Ekipa AF Corse #83 nie kryła dużego zadowolenia po wywalczeniu 2. miejsca w 1812KM Kataru WEC. Jak komentowali ten sukces kierowcy ekipy i jej szef.
Piątkowa rywalizacja należała do bardzo ciekawych, a losy zwycięstwa rozstrzygały się do ostatnich sekund. Ostatecznie na pierwszych trzech miejscach znalazły się trzy Ferrari 499P.
“Nie było lepszego sposobu na rozpoczęcie sezonu! Drugie miejsce dla nas przy triplecie Ferrari jest nagrodą za ciężką pracę, którą wykonaliśmy podczas przerwy zimowej. To wielka satysfakcja dla całego zespołu, który spisał się dziś fenomenalnie. Każdy z trzech kierowców zaprezentował fantastyczną formę, a dodatkowo wygraliśmy w pucharze zespołów prywatnych. Sezon jest jednak długi i musimy pozostać skupieni i ciężko pracować by być dobrze przygotowanymi do następnych wyścigów” – mówi Gabriele Marazzi, manager zespołu.
Najlepszy czas w ekipie #83 miał debiutant w Ferrari, Phil Hanson.
“To niesamowite, że zaczynamy sezon tripletem Ferrari. Nie dało się prosić o więcej! Po pole position dla numeru 51, musieliśmy walczyć, a na torze działo się sporo – były samochody bezpieczeństwa itd. Mieliśmy jednak wspaniałe tempo i byliśmy w stanie zapewnić sobie 2. miejsce i solidne punkty. Myślę, że to dobry fundament do dalsze wyścigi. Mieliśmy świetny pakiet w ten weekend i wykorzystaliśmy go w pełni. Bardzo dziękuję zespołowi i Ferrari” – mówi Hanson.
Najkrócej w ekipie jechał Yifey Ye, najbardziej doświadczony w hypercarach.
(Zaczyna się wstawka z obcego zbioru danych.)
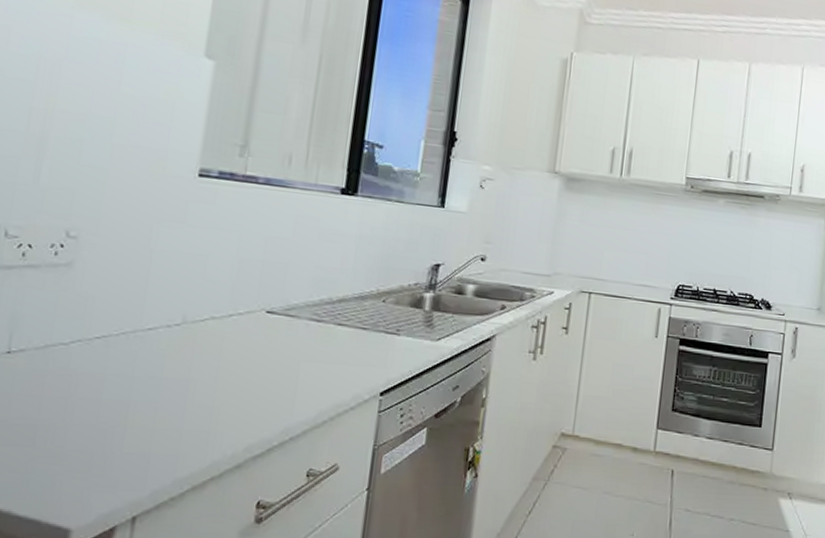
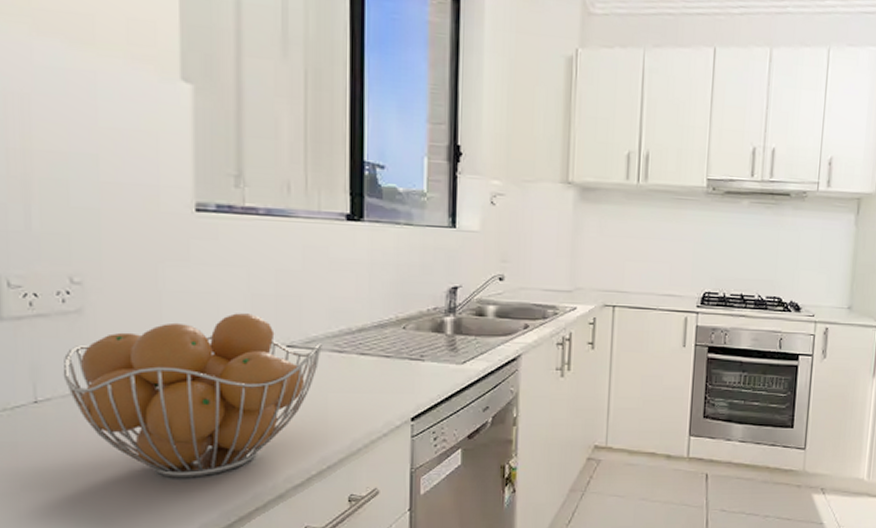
fruit basket: none [41,276,301,441] -> present [62,313,322,478]

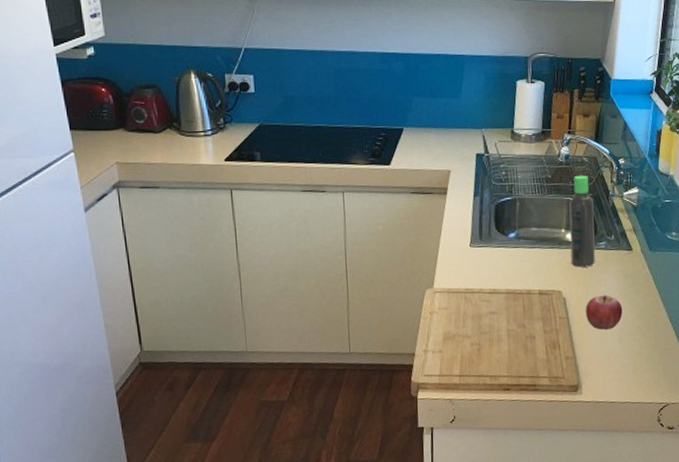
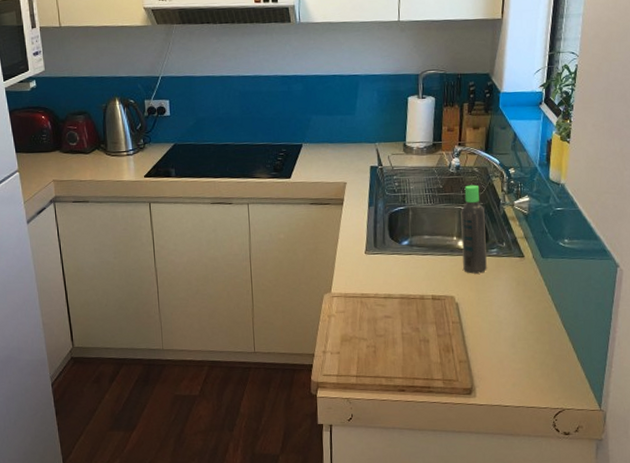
fruit: present [586,295,623,330] -> none [478,300,516,335]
“Za nami fantastyczny dzień w Katarze ze świetnym rezultatem dla zespołu. Startując z 8. miejsca w stawce byliśmy w stanie odrobić miejsca i odgrywać wiodącą rolę w wyścigu, obejmując nawet prowadzenie. Powinniśmy być bardzo usatysfakcjonowani tym rezultatem. Wykonaliśmy najlepszy możliwy start sezonu i możemy z optymizmem spoglądać na Imolę” – zaznacza Yifey Ye.
Zdecydowanie najwięcej w wyścigu jechał Robert Kubica, który przyznawał, że były to męczące godziny.
“Zaczęliśmy całkiem dobrze, ale nie było łatwo zarządzać neutralizacjami podczas wyścigu. Mieliśmy trochę szczęścia z timingiem wyjazdu samochodu bezpieczeństwa ponieważ zmniejszył naszą stratę. Potem objęliśmy prowadzenie i następny samochód bezpieczeństwa okazał się pechowym bo zmniejszył naszą przewagę nad drugim autem” – mówi Robert.
“Potem pechowo straciliśmy prowadzenie w ruchu, ale takie są wyścigi. Koniec końców drugie miejsce było maksimum, jakie mogliśmy dziś osiągnąć. Zawsze jednak jest pewien niedosyt gdy finiszujesz tak blisko 1. miejsca. Ogólnie zaliczyliśmy czysty wyścig w porównaniu do naszych rywali i mieliśmy dobre i równe tempo. To dało nam drugie miejsce. To bardzo dobry start sezonu i historyczny dzień dla Ferrari” – dodaje Kubica.
W rozmowie z Cezarym Gutowskim Robert dodał nieco więcej na temat strategii realizowanej przez AF Corse #83.
“W złym momencie zmieniliśmy strategię. Musieliśmy bronić się przed autami gdy Phil był w aucie. Wtedy też popełniliśmy błąd strategiczny, skracając jego stint. To odbiło się na moich trzech stintach bo najgorszą rzeczą jest, gdy jedziesz trzy stinty, konieczność walki na pierwszych trzech okrążeniach gdy opony są zimne. Bardzo łatwo wtedy o graining i nam on się przydarzył. Musiałem jednak to zrobić żeby nie stracić pozycji do dwóch Toyot. To się udało, ale potem opony nie były w najlepszym stanie” – powiedział Robert w rozmowie zamieszczonej tutaj.